Cameraperson: Nitin Chopra
Video Editor: Purnendu Pritam
'Period. End of Sentence.' won an oscar for the best documentary under short subject category this year. The film was shot in Kathikhera, a small village near Hapur district of Uttar Pradesh. The documentary may have brought to attention the state of menstrual hygiene in rural India and the taboo over periods, but another story remains untold. The story of the women who made it happen. The women who are striving to stand on their own feet in their own individual manner.
It began in 2017, when a small sanitary pad-manufacturing machine was installed in Kathikhera with the help of Delhi-based NGO Action India. The Quint visited Kathikhera and its neighbouring village Soodna to meet the women, who have challenged the idea of shame associated with menstruation.
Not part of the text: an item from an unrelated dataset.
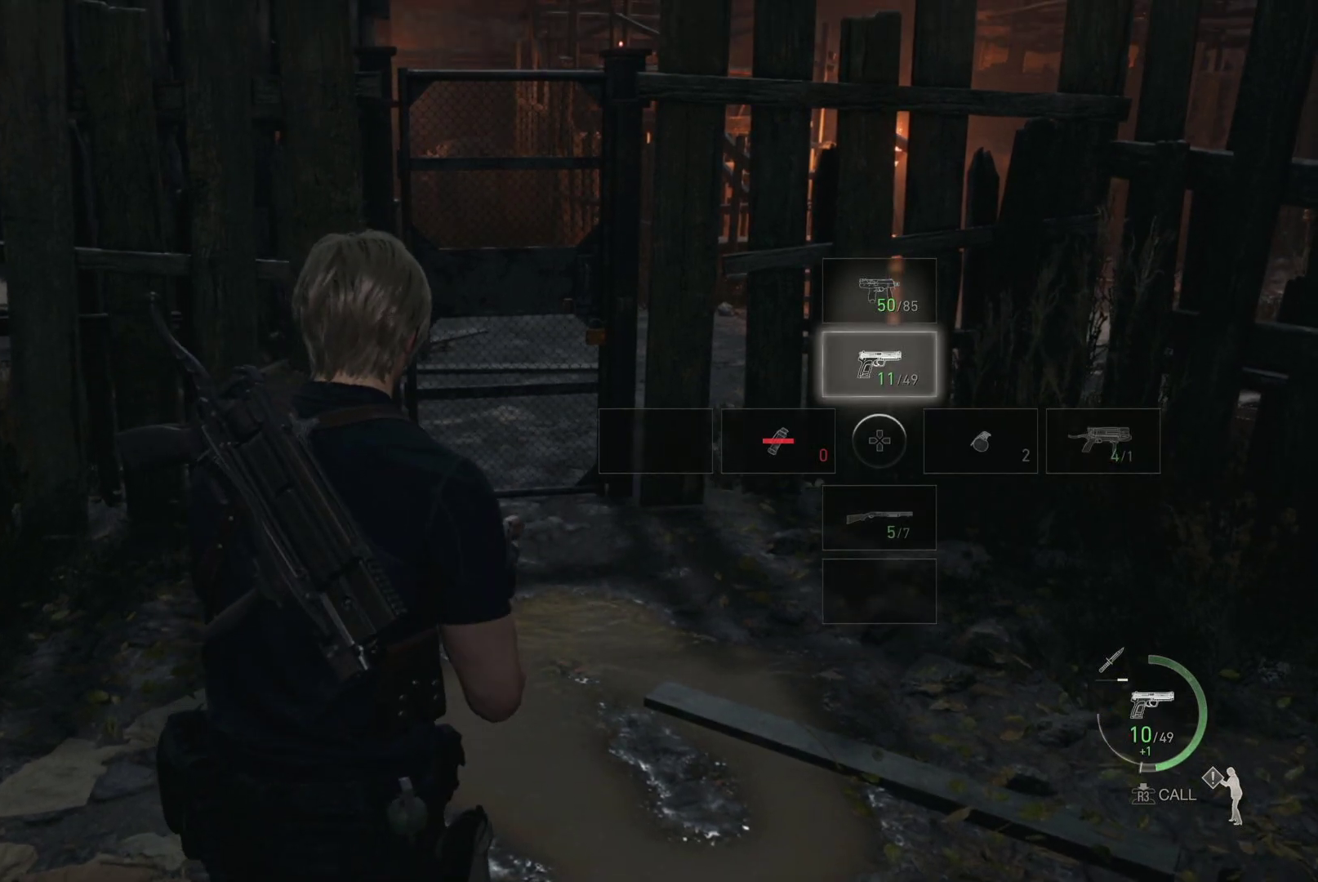
{"buttons": ["L2"], "left_stick": "up", "right_stick": "up-right", "events": [[433, "right_stick", "up-right"]]}
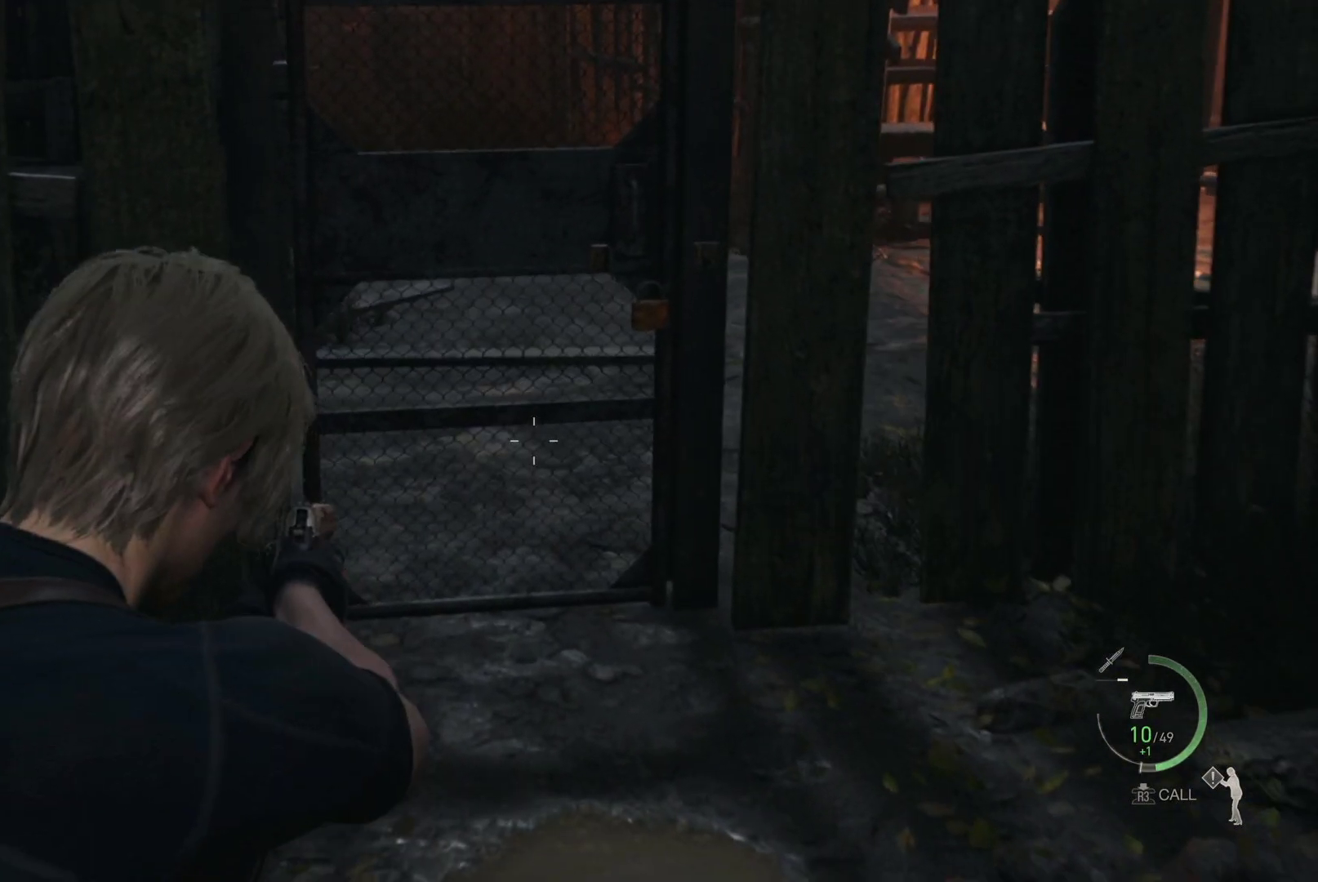
{"buttons": [], "left_stick": "center", "right_stick": "center", "events": [[167, "right_stick", "center"], [217, "left_stick", "center"], [400, "L2", "up"]]}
Shabana, an area coordinator with Action India, has been working in Kathikhera for more than 20 years now. She said:
“The pad project created a ruckus in the village. Cameras followed soon after the machines were installed. People also called the project illegal. They (people from the village) said they would not let us set the machine. We faced a lot of opposition.”
Eventually, a small factory was set up in Kathikhera, and they wanted to employ women.
Action India’s field employee Suman recalls the challenges they faced in the nascent stages. “People started laughing at us and questioning if a sanitary pad manufacturing machine would actually get installed in the village. In fact, we would joke among ourselves about it, about how we will make pads,” she added.
“The biggest achievement is that this is the first kind of employment opportunity in our village, especially for women. We were very excited that something has especially emerged for us. This is my first job. It was a really big deal to me.”Sneh, Employee
After success in Kathikhera, another machine was installed in September 2018 in Soodna, a neighbouring village 15 km away.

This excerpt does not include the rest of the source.